Un récent sondage réalisé dans quatre pays ayant des attentes très différentes vis-à-vis de l’alimentation (Brésil, États-Unis, France et Grande-Bretagne) par Canteen, l’agence spécialisée dans le food du groupe de communication JWT, montre que 60 % des consommateurs sont d’accord pour dire que les grandes marques doivent améliorer leur offre. « Avec les chaînes de fast-food, elles sont perçues comme bien moins dignes de confiance que les petites marques ou les marchés de producteurs », constate Virgile Brodziak, Directeur général de JWT pour la France.

Risque de banalisation

En France, le bio, après un faux départ à la fin du siècle dernier, a fini par se faire une place, grandissante, dans les rayons. Mais à l’heure où s’installent les nouvelles tendances poussant à une alimentation plus saine (flexitarienne, végane, sans additifs ni conservateurs…), les petits acteurs, hier précurseurs, se font rattraper par les marques nationales et les grandes enseignes qui, toutes, ont développé leur propre offre bio et des circuits de distribution dédiés.

 

Face au risque de banalisation, les petits acteurs auraient intérêt à ne plus seulement mettre en avant qualité et intégrité du produit mais à adopter une vraie démarche de marque en cherchant à se différencier davantage.
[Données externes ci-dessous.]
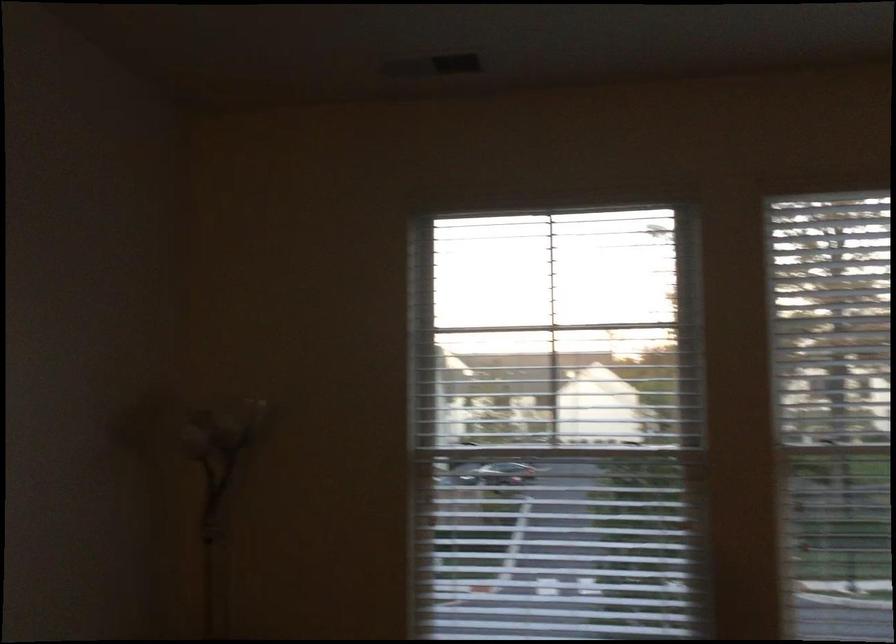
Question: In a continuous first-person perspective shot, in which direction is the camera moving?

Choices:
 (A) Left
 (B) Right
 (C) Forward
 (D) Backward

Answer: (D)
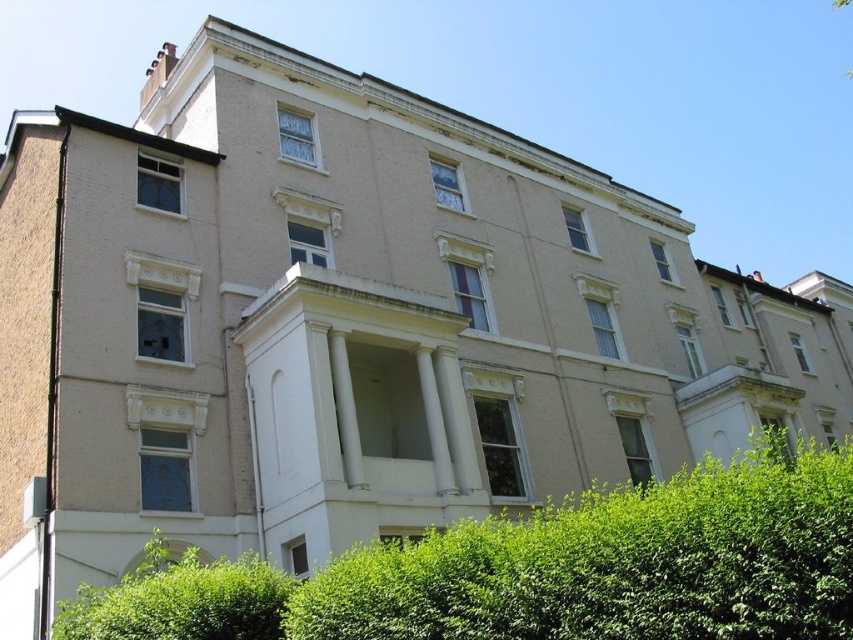
You are standing 15 meters away from the multi story residential building. You see the green leafy hedge at lower center. Can you walk towards the building without stepping on the hedge?

The green leafy hedge at lower center is 18.50 meters away from the viewer. Since you are standing 15 meters away from the building, you can walk towards the building without stepping on the hedge as the hedge is further away from you than the building.

You are standing in front of the residential building. There is a specific point marked at coordinates (618, 563). Based on the image description, what object is located at that point?

The point at coordinates (618, 563) corresponds to the green leafy hedge at lower center.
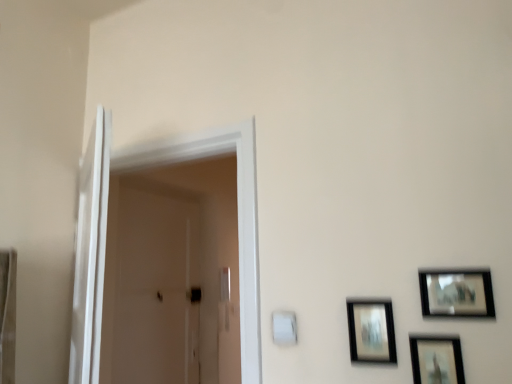
Question: Considering the relative sizes of matte black picture frame at lower right, placed as the first picture frame when sorted from left to right, and matte black picture frame at upper right, placed as the first picture frame when sorted from right to left, in the image provided, is matte black picture frame at lower right, placed as the first picture frame when sorted from left to right, smaller than matte black picture frame at upper right, placed as the first picture frame when sorted from right to left,?

Choices:
 (A) yes
 (B) no

Answer: (B)

Question: From the image's perspective, would you say matte black picture frame at lower right, placed as the first picture frame when sorted from left to right, is positioned over matte black picture frame at upper right, which is counted as the third picture frame, starting from the left?

Choices:
 (A) no
 (B) yes

Answer: (A)

Question: Would you say matte black picture frame at upper right, placed as the first picture frame when sorted from right to left, is part of matte black picture frame at lower right, the 3th picture frame when ordered from right to left,'s contents?

Choices:
 (A) no
 (B) yes

Answer: (A)

Question: Is matte black picture frame at lower right, the 3th picture frame when ordered from right to left, to the right of matte black picture frame at upper right, which is counted as the third picture frame, starting from the left, from the viewer's perspective?

Choices:
 (A) no
 (B) yes

Answer: (A)

Question: Is matte black picture frame at lower right, the 3th picture frame when ordered from right to left, far away from matte black picture frame at upper right, placed as the first picture frame when sorted from right to left?

Choices:
 (A) yes
 (B) no

Answer: (B)

Question: Would you say matte black picture frame at lower right, placed as the first picture frame when sorted from left to right, is outside matte black picture frame at upper right, placed as the first picture frame when sorted from right to left?

Choices:
 (A) no
 (B) yes

Answer: (B)

Question: From a real-world perspective, is matte black picture frame at lower right, the 3th picture frame when ordered from right to left, on white glossy door at left, the 2th screen door in the front-to-back sequence?

Choices:
 (A) no
 (B) yes

Answer: (A)

Question: Is matte black picture frame at lower right, the 3th picture frame when ordered from right to left, to the right of white glossy door at left, placed as the first screen door when sorted from back to front, from the viewer's perspective?

Choices:
 (A) no
 (B) yes

Answer: (B)

Question: Can you confirm if matte black picture frame at lower right, placed as the first picture frame when sorted from left to right, is bigger than white glossy door at left, the 2th screen door in the front-to-back sequence?

Choices:
 (A) no
 (B) yes

Answer: (A)

Question: Considering the relative sizes of matte black picture frame at lower right, placed as the first picture frame when sorted from left to right, and white glossy door at left, placed as the first screen door when sorted from back to front, in the image provided, is matte black picture frame at lower right, placed as the first picture frame when sorted from left to right, taller than white glossy door at left, placed as the first screen door when sorted from back to front,?

Choices:
 (A) no
 (B) yes

Answer: (A)

Question: Is matte black picture frame at lower right, the 3th picture frame when ordered from right to left, wider than white glossy door at left, the 2th screen door in the front-to-back sequence?

Choices:
 (A) no
 (B) yes

Answer: (A)

Question: Is matte black picture frame at lower right, placed as the first picture frame when sorted from left to right, thinner than white glossy door at left, placed as the first screen door when sorted from back to front?

Choices:
 (A) yes
 (B) no

Answer: (A)

Question: Can you confirm if white glossy door at left is thinner than white glossy door at left, placed as the first screen door when sorted from back to front?

Choices:
 (A) no
 (B) yes

Answer: (A)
Le militantisme et la transparence des étiquettes ne suffisent plus, estiment les professionnels du marketing. « Les petits producteurs qui ont lancé le bio en France se sont focalisés sur les qualités intrinsèques de leur offre sans chercher à créer de la préférence de marque, susceptible d’attirer des communautés d’acheteurs », relève Tristan Macherel, Directeur exécutif de la création chez Landor, l’agence de stratégie et design de marque.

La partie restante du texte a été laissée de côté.